TAREFAS -
a - Transcreva o trecho do texto sobre a administração soviética na Alemanha que vai de "Na Administração da" até "A.M.S. estava executando.".
b - Segundo o texto sobre a administração soviética na Alemanha, quando foi baixada a Ordem n.°124?
c - Dê prosseguimento ao texto sobre a administração soviética na Alemanha, começando logo após a última frase apresentada.

BLOCO DE TEXTO -
☆ ☆ ☆ ☆ ☆ ☆ ☆

O plano foi submetido a muita discussão e revisto mais de uma vez nas conferências da Comissão de Contrôle. Claro que o primeiro requisito para o estabelecimento do potencial de paz era a unidade da Alemanha. A concessão de comércio livre e sem restrições entre as zonas poderia ter servido como solução provisória, se necessário, mas isso dificilmente se ajustaria ao fornecimento de reparações tiradas da produção do momento em virtude do perigo de que parte dessas indenizações pudessem escapar para outros canais.

Na Administração da Indústria, frequentemente eu tinha serviço oriundo da ordem n.°124 do Marechal Zhukov. Eu já possuia experiência dessa ordem anteriormente, quando trabalhava com o General Shabalin. Naquela ocasião, dia após dia, a chancelaria prticular do marechal nos enviava maços de cartas e petições, nas quais lhes pediam que suspendesse o confisco das propriedade alemã que a A.M.S. estava executando.

A Ordem n.°124, baixada logo depois da rendição alemã, continha os princípios orientadores que governavam o confisco de propriedades pertencentes aos antigos membros do Partido Nacional-Socialista e dos especuladores enriquecidos durante o regime hitlerista e com a guerra, e sua transferência para as autoridades alemãs locais. Via de regra, o Administrador da Economia assinava as petições com a anotação: "De acordo com a Ordem n.°124, o caso deve ser examinado no local", sem examiná-las e apenas enviando-as aos comandos locais dos distritos onde se situava a propriedade contestada. Na realidade, o despacho "De acordo com a Ordem n.°124 o caso deve ser examinado" significava que devia ser executado. Naquele tempo eu não examinava os detalhes da questão e o confisco das propriedades nazistas pareciam absolutamente justificável.

Segundo a A.M.S. a indústria na zona soviética pode ser dividida em duas categorias: útil e in'til. À primeira categoria pertencem as indústrias básicas, que a A.M.S. fiscaliza com o auxilio de plenipotenciários especiais designados em tôdas as indústrias grandes. Esses plenipotenciários são revestidos de várias espécies de títulos: "Oficiais de sequestro", "plenipotenciários de demolição" (que, entretanto, depois que a demolição está completada, permanecem como agentes de fiscalização da A.M.S.), plenipotenciários de reparações, departamento soviético de construção ou pesquisas científicas, etc. Não importa a maneira pela qual sejam designados, o serviço é sempre o mesmo, isto é, assegurar o funcionamento das fábricas segundo os planos da A.M.S. Nêstes casos a A.M.S. pouco se preocupava com a complexidade dos direitos legais relativos à propriedade, mas, de qualquer forma, o aspecto legal do problema foi solucionado muito simplesmente, pouco depois, quando se organizaram as companhias soviéticas de sociedade anônima.

☆ ☆ ☆ ☆ ☆ ☆ ☆

ITENS FORNECIDOS -
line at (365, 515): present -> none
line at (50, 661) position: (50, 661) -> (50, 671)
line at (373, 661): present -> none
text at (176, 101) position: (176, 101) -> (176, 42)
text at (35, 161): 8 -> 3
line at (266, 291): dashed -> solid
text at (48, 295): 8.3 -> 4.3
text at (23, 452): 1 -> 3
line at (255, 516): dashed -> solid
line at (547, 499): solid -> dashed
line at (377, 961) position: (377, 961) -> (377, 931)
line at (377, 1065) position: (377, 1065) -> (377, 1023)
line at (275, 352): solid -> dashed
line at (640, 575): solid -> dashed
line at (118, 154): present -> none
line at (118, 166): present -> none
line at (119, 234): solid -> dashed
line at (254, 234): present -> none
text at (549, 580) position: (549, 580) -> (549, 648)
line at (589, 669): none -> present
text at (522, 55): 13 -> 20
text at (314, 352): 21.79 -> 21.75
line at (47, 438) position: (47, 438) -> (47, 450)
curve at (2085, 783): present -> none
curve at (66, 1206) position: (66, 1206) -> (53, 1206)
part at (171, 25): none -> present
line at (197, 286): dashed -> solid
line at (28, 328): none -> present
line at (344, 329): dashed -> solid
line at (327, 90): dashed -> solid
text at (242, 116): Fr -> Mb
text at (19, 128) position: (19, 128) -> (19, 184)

☆ ☆ ☆ ☆ ☆ ☆ ☆

RESPOSTAS DO EXERCÍCIO -
a -
Na Administração da Indústria, frequentemente eu tinha serviço oriundo da ordem n.°124 do Marechal Zhukov. Eu já possuia experiência dessa ordem anteriormente, quando trabalhava com o General Shabalin. Naquela ocasião, dia após dia, a chancelaria prticular do marechal nos enviava maços de cartas e petições, nas quais lhes pediam que suspendesse o confisco das propriedade alemã que a A.M.S. estava executando.

b - Logo depois da rendição alemã.

c -
A segunda categoria de indústria alemã não interessava diretamente a A.M.S., de modo que, na prática, êle era deixado entregue aos seus próprios problemas, por enquanto. Era sem sentido deixar um representante da A.M.S. em tôdas as fábricas pequenas; contudo, era contrario a tradição soviética e ao costume deixar até as indústrias sem importância sem supervisão. Em consequência, decidiu-se estender a Ordem n. 124, originàriamente aplicada apenas às propriedades de antigos naz sias, a todos os grupos de "indústrias inúteis", a fim de obter o máximo delas. Para esse fim, as fábricas expropriadas, abruptamente, sendo-lhes colocado a placa "ábrica pertencente ao distrito" (Landeseigener Betrieb) e entregues às autoridades alemãs locais.

Na prática, isso não era nada mais nem nada menos do que a socialização da pequena indústria. Nêsse sentido a A.M.S. era governada por duas considerações. Em primeiro lugar, era necessário tirar a base econômica do segundo trato independente da comunidade alemã, isto é, os industriais e os agenciadores. Essa cperação já havia sido executada totalmente na agricultura, com o auxílio da reforma agrária. Em segundo lugar, tinha-se a impressão de que o novo regime era progressista e assim, embora temporàriamente, isso constituia um capital político para os soviéticos e seus fantoches.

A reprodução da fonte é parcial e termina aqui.